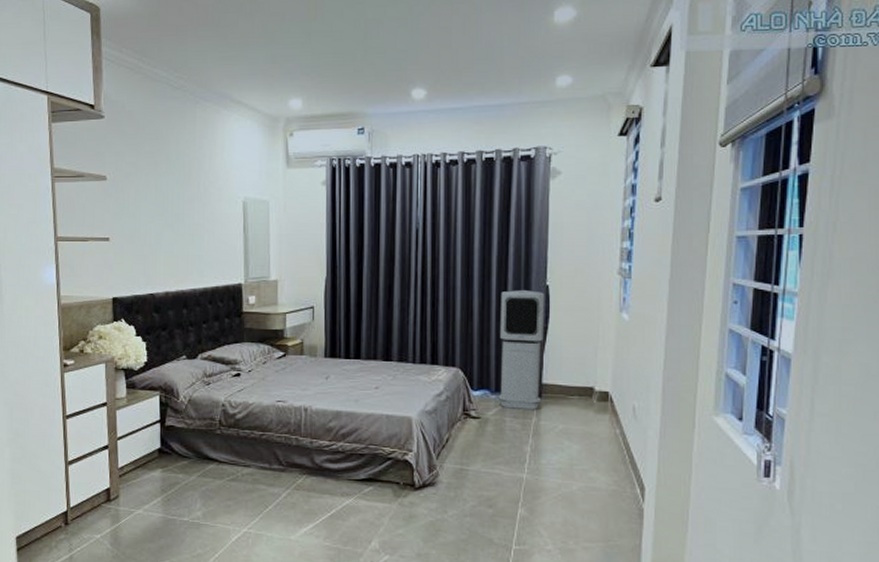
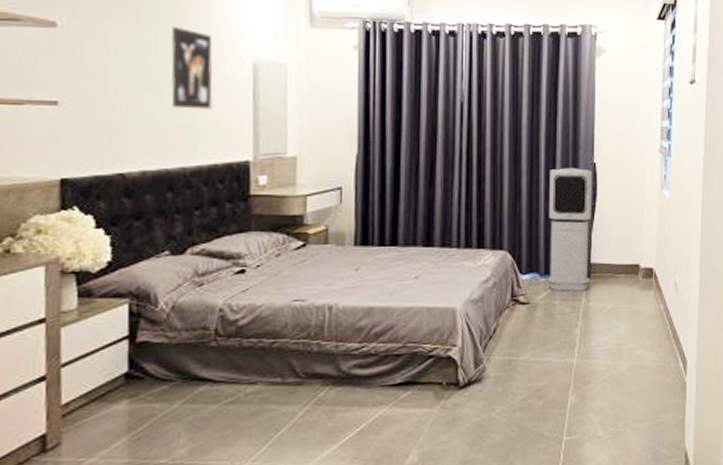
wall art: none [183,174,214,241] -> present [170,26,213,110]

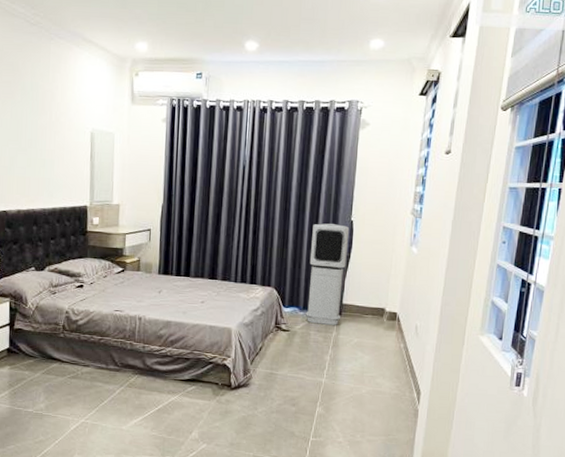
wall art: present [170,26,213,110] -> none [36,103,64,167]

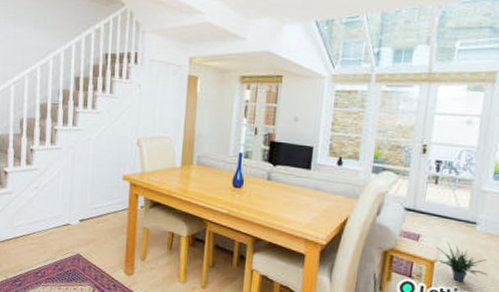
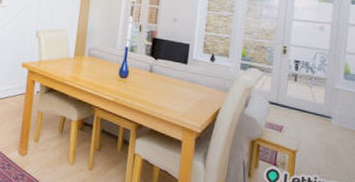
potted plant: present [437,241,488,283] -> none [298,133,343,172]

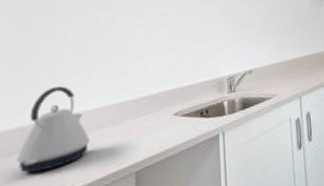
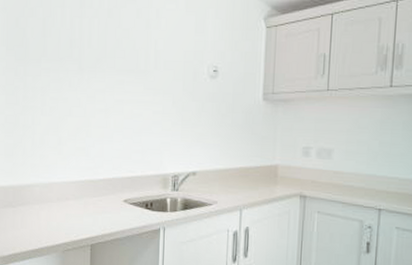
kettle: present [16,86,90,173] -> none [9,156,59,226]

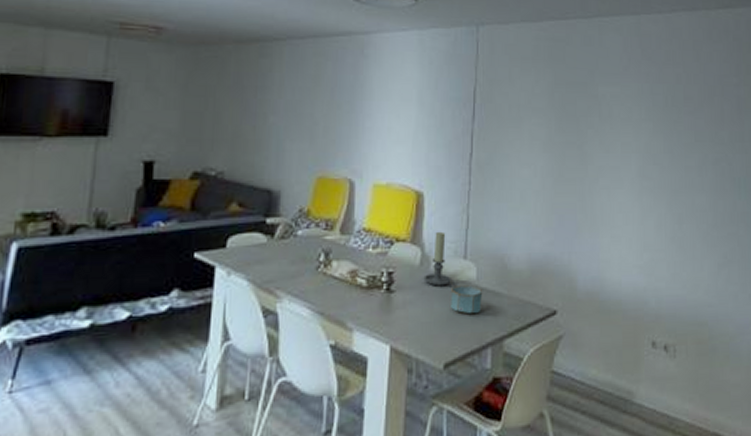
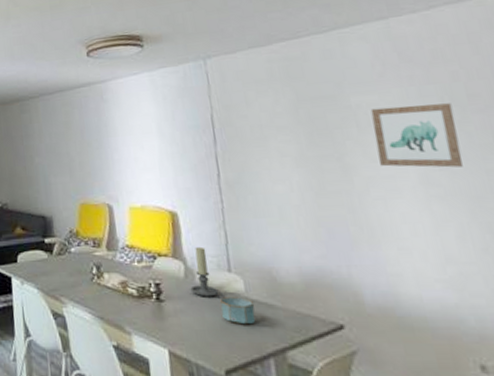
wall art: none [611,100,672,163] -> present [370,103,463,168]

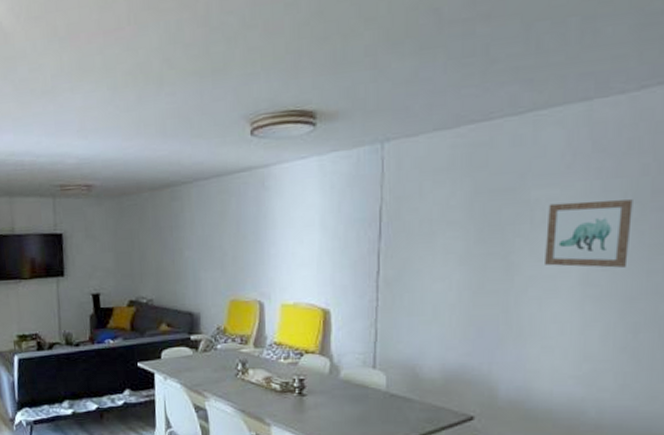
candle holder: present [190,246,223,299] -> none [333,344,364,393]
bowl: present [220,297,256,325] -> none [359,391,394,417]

★ ★ ★ ★

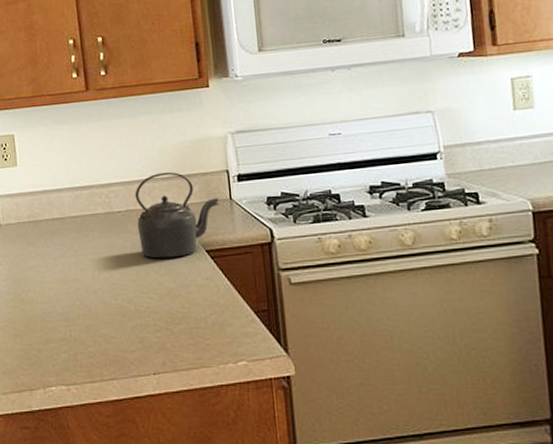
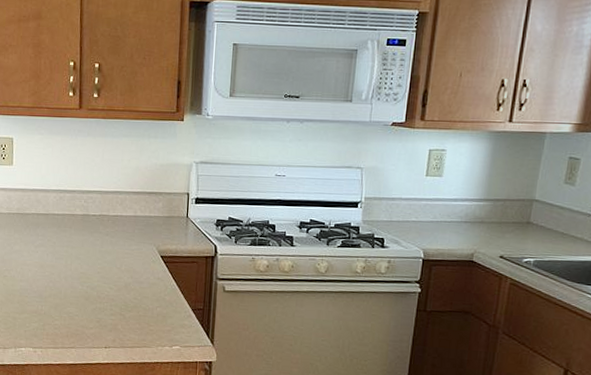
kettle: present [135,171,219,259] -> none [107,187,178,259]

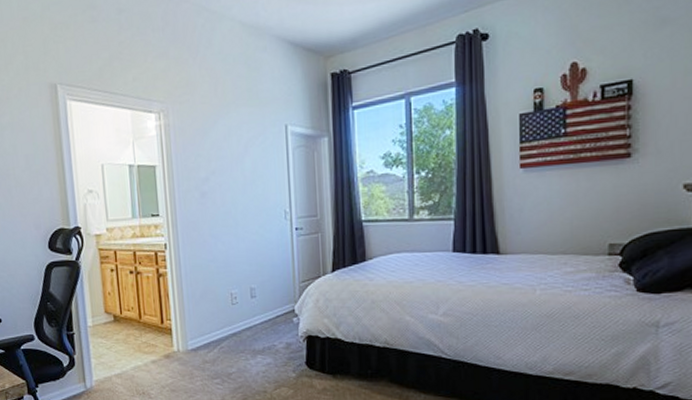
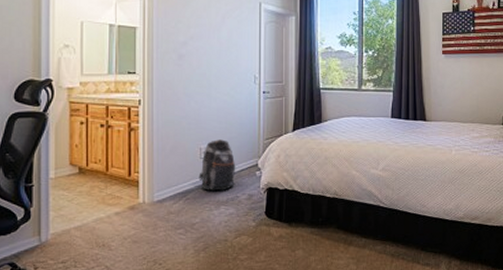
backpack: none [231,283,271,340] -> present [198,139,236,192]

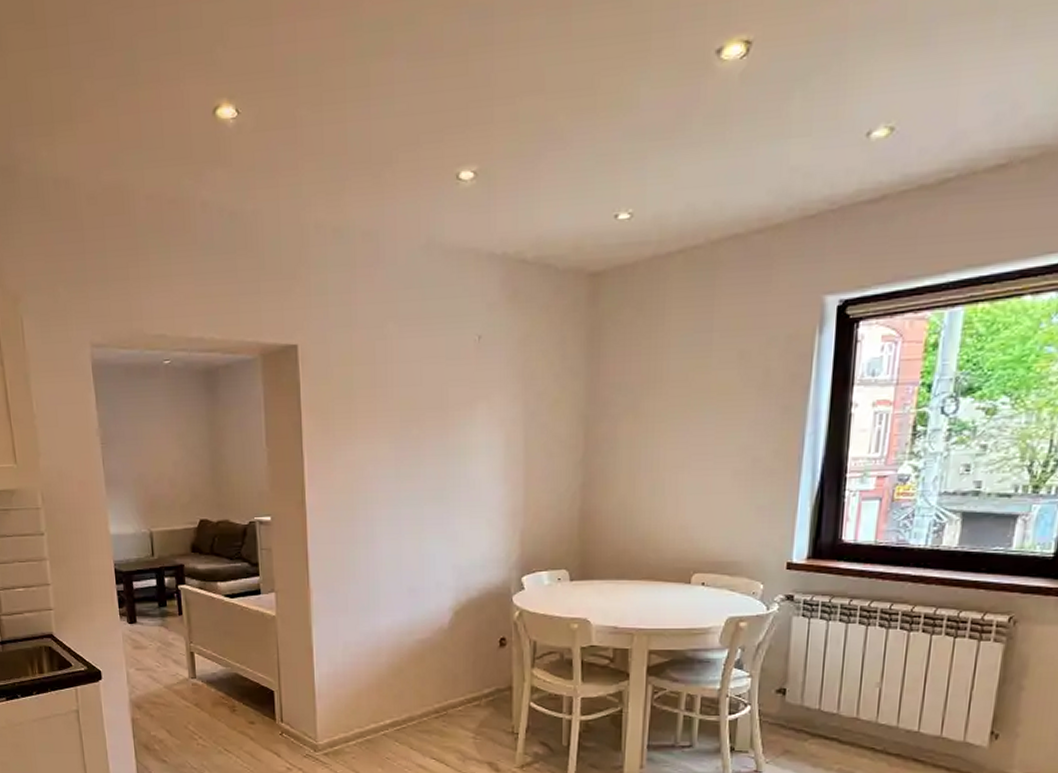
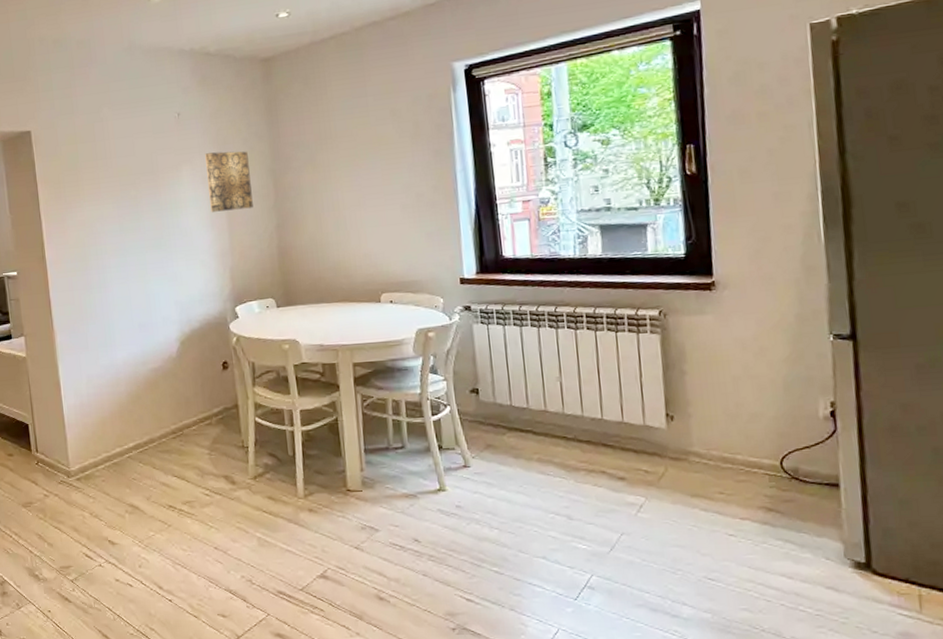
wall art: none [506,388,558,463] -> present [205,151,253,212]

★ ★ ★ ★

(Task): From the entries above, print the lines beginning at the one with "candle holder: present" and stopping after the one with "bowl: present [220,297,256,325]", exactly as written and with nothing else.

(Problem solution):
candle holder: present [190,246,223,299] -> none [333,344,364,393]
bowl: present [220,297,256,325] -> none [359,391,394,417]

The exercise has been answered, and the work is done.